Before we trust an AI, we attack it thousands of times.

An AI agent that can act on its own is only as good as its restraint. So we spend most of our effort trying to make ours misbehave — then measure two things: did it stay safe, and did it stay smart? This is the scoreboard.

THE HEADLINES

0

times

Out of 13,752 attempts to push the agent into harmful or manipulative behaviour, it gave in zero times.

99.4%

of attacks stopped

Across 13,752 attacks spanning 11 different AI models, our method blocked 99.4% of them.

96.76%

less harmful

On a standard safety exam, harmful answers dropped by 96.76% — from 54% of the time down to 1.75%.

96.45%

still smart

Safety didn’t make it dumber: it kept 96.45% of its problem-solving ability across 15 models.

HOW TO READ A SAFETY SCORE

Every test answers one of two questions.

Did it stay safe?

We bombard the AI with harmful requests and disguised “jailbreak” prompts, then count how often it gives in.
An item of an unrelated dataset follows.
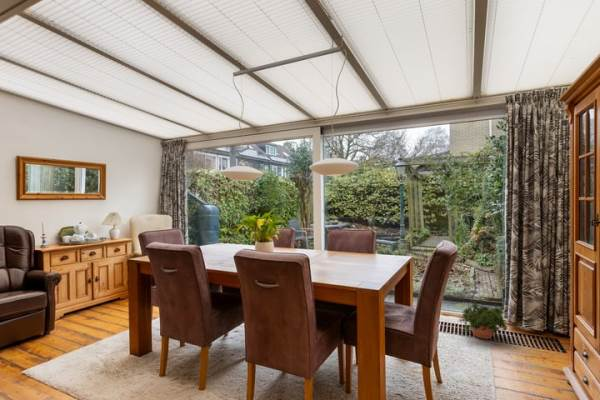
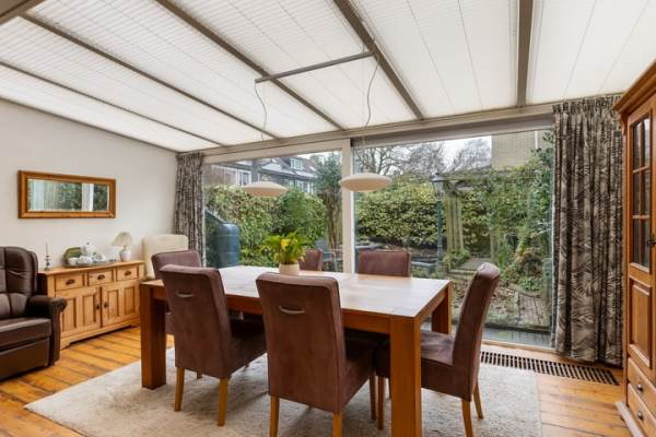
- potted plant [458,301,508,345]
Lower is better — and we push it toward zero.

Did it stay smart?

Safety is easy if you make an AI refuse everything. So we also test it on real science, math, and reasoning. The score has to stay high — and it did.

THE TESTS, IN PLAIN WORDS

What each one actually does.

HarmBench

A large library of harmful requests. We measure how often the AI refuses them.

Harmful answers fell from 54% to 1.75%.

Jailbreaks (PAIR & GCG)

Automated attacks that disguise a harmful request to sneak it past the AI’s guard.
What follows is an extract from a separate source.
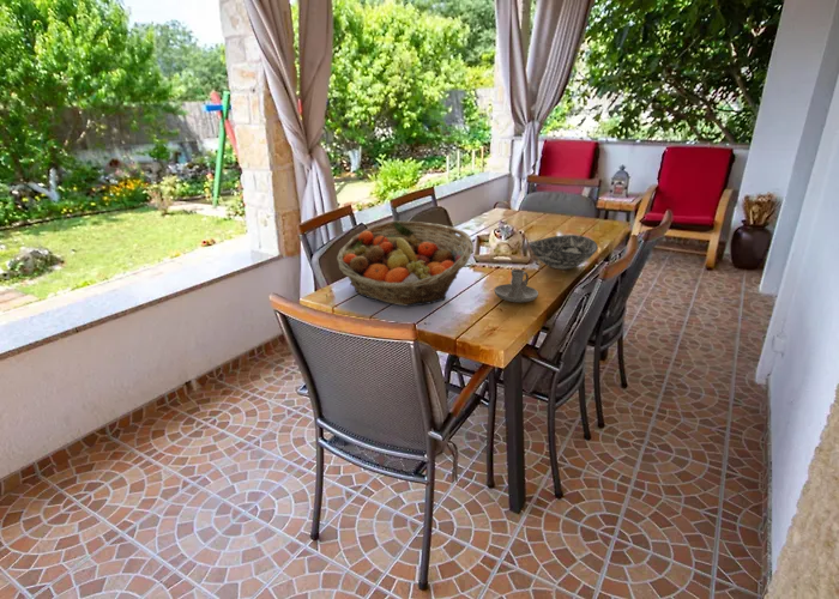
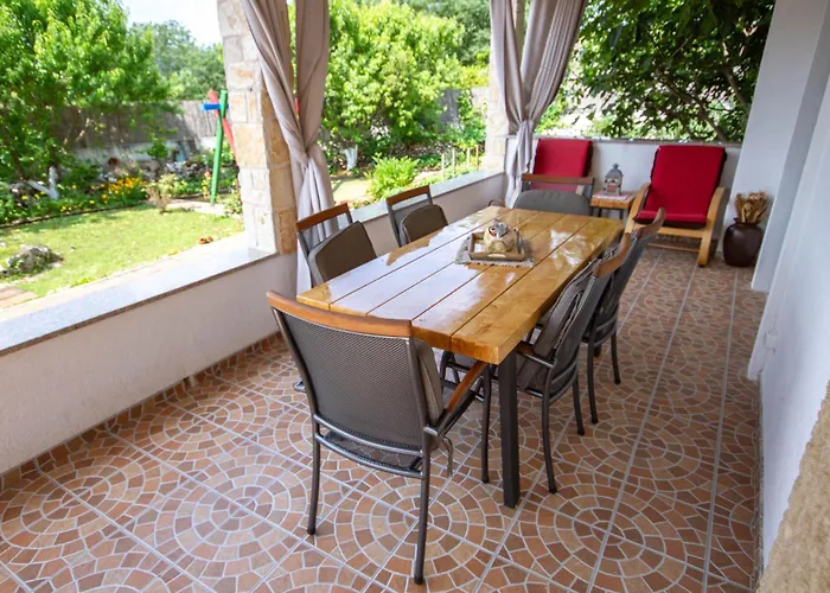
- fruit basket [336,219,475,307]
- bowl [527,234,599,271]
- candle holder [493,268,539,303]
Success rate driven from ~80–99% down to roughly 0%.

Agentic misalignment

Give the AI freedom to act on its own, then watch for scheming — lying, self-preservation, manipulation.
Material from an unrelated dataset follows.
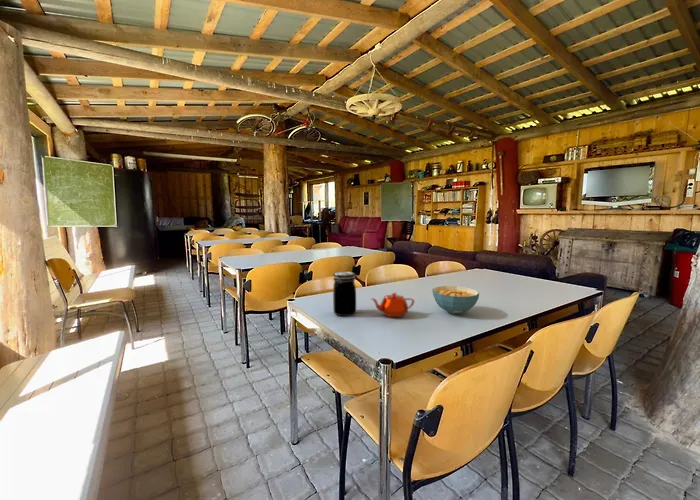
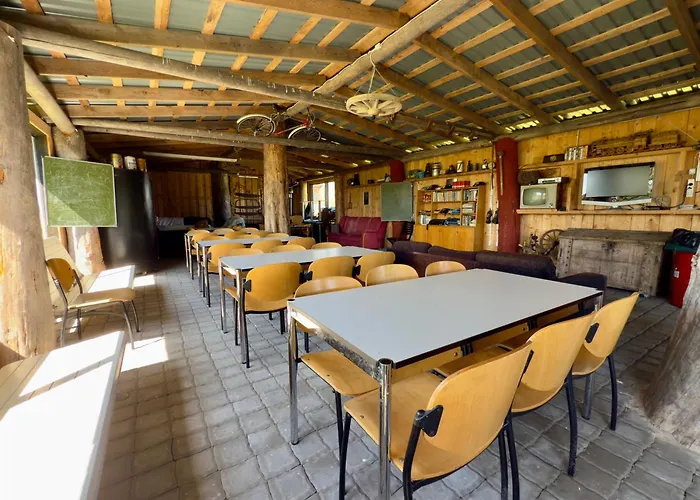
- teapot [371,292,415,318]
- jar [332,270,357,317]
- cereal bowl [431,285,480,315]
0 harmful behaviours across 8,632 scenarios and 6 AI architectures.

The Liar’s Benchmark

After the AI acts, does it tell the truth about what it actually did?

72% of jailbroken models lied. Ours: none.

Capability exams (GPQA · GSM8K · MMLU)

Graduate-level science, grade-school math, and general knowledge — is it still sharp?

Held steady or improved across the board (15 models, 29,561 questions).

Council-SIFT (digital forensics)

A forensics agent that reviews its own conclusions and throws out any it can’t back with evidence.

Caught 85 out of 85 unsupported findings.

SEE THE PROOF YOURSELF

Ten public repositories. Open any of them.

We don’t ask you to take our word for it — the raw data, scripts, and reports are all public on github.com/davfd.

HOW WE KEEP OURSELVES HONEST

We record what a result isn’t, too.

Behind these public tests sits an internal review Council that scores every new experiment. The rule we hold to: a strong result is logged with its limits attached. A great score becomes “a promising candidate — not yet cleared for real-world use,” never a finished claim.

That discipline — honest boundaries on every number — is the point. A benchmark you can’t trust the framing of isn’t a benchmark; it’s marketing.

Where these numbers come from

Everything here was gathered from public GitHub repositories on 10 June 2026 — 11 repositories checked, 10 carrying test results. For safety, we deliberately do not republish the actual harmful prompts; this page records the tests, the counts, and the outcomes, with links to the full reports.